Information provided ▸
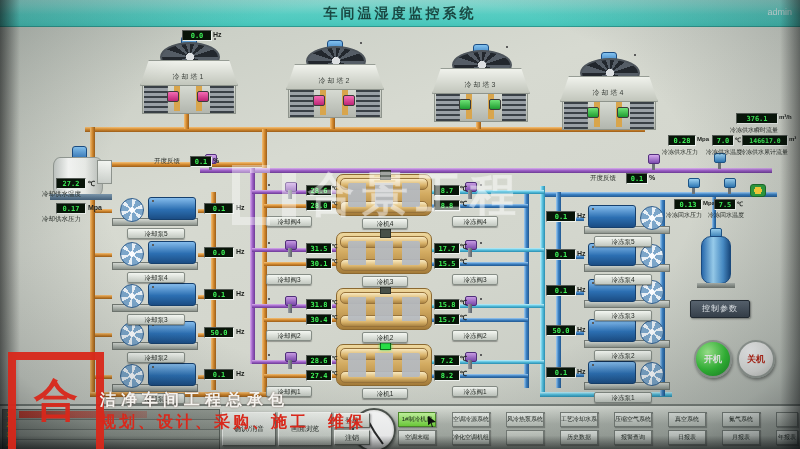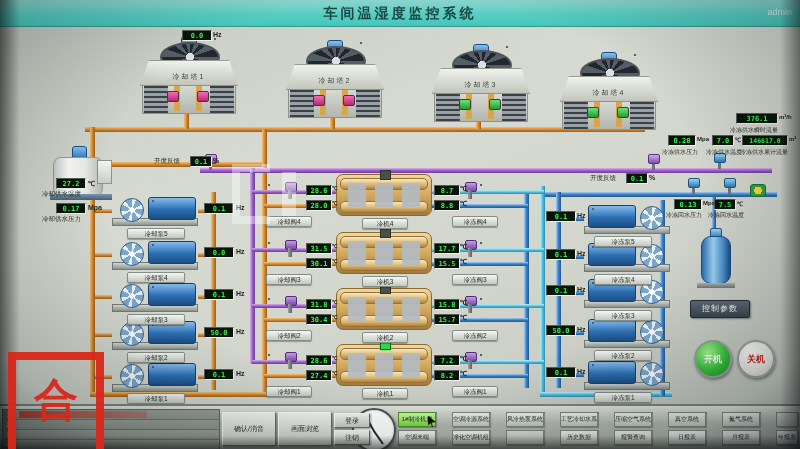--- a/index.html
+++ b/index.html
@@ -698,18 +698,21 @@
         <em></em>
       </div>
     <div class="nav" style="left:776px;top:24px;width:20px">年报表</div>
 
     <div class="cursor" style="left:428px;top:10px"></div>
   </div>
 
   <div class="wm-center">
     <span class="wm-logo1"></span>
     <span class="wm-logo2"></span>
+    <span class="wm-text">合景工程</span>
   </div>
   <div class="fx"></div>
   <div class="brand">
     <div class="brand-logo">合</div>
+    <div class="brand2">洁净车间工程总承包</div>
+    <div class="brand3">规划、设计、采购、施工　维保</div>
   </div>
 </div>
 
 </body></html>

Instructions for the task ▸ What lines in the listing include the string "span"? Copy them out.

Worked solution ▸
     <span class="wm-logo1"></span>
     <span class="wm-logo2"></span>
+    <span class="wm-text">合景工程</span>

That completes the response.